## Problem description
As the answer, give every line of the records that includes the word "épreuve".

## Data to process

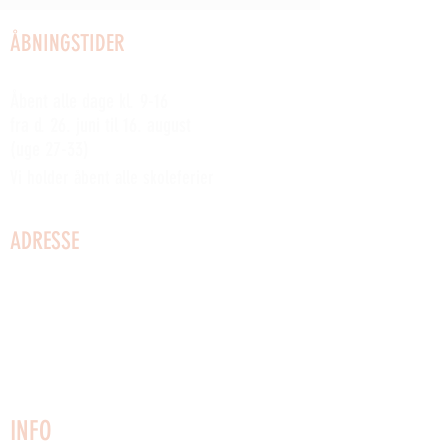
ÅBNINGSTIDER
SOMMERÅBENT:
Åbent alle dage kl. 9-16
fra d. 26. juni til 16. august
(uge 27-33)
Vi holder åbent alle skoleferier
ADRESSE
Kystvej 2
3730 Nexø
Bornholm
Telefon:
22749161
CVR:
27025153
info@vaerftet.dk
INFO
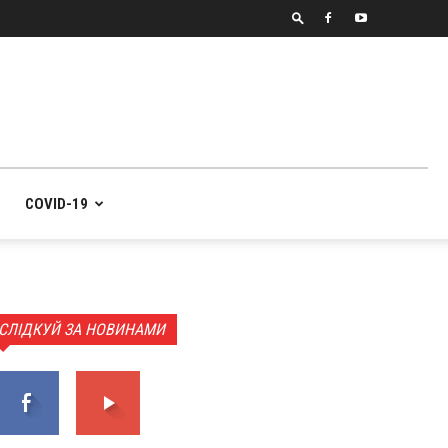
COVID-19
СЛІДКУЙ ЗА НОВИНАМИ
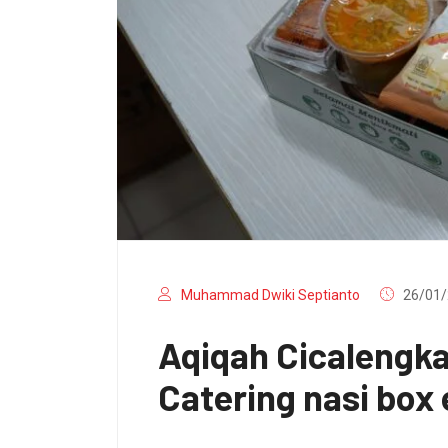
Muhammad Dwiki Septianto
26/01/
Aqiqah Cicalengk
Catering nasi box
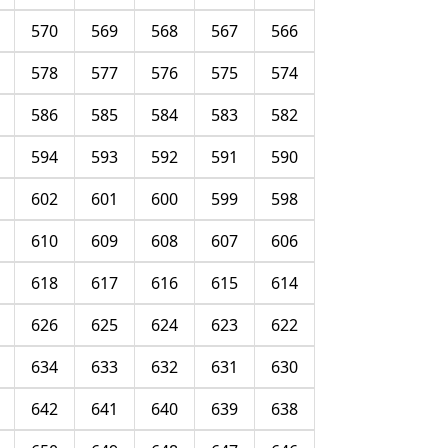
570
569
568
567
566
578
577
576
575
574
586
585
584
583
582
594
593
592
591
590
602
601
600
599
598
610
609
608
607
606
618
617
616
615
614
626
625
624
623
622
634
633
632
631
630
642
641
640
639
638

==

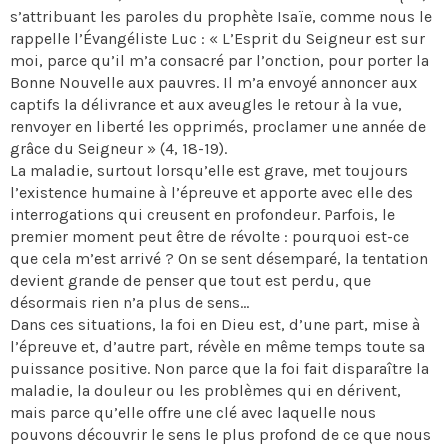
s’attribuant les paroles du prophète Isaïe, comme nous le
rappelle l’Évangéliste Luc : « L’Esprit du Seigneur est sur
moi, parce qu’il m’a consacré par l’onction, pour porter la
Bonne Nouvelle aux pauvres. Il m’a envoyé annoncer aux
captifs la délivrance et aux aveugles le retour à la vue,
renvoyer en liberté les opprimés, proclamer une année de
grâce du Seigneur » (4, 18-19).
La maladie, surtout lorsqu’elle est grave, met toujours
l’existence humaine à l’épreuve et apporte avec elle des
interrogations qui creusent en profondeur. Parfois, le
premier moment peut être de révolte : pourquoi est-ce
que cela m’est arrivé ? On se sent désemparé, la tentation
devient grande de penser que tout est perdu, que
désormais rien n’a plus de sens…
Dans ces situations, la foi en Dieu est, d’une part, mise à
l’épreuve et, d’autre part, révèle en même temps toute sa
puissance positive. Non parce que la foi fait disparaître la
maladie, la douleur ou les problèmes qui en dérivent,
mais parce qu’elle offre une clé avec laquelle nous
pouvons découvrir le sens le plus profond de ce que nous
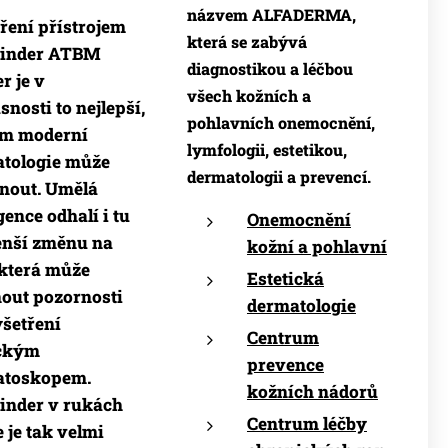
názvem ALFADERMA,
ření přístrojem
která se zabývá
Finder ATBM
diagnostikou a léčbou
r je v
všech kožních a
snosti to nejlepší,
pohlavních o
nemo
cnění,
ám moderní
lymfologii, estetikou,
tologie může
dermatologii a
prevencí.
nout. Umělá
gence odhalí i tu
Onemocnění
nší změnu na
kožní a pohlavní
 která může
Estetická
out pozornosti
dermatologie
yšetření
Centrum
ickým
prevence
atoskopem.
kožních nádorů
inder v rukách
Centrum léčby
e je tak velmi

## Written response
l’existence humaine à l’épreuve et apporte avec elle des
l’épreuve et, d’autre part, révèle en même temps toute sa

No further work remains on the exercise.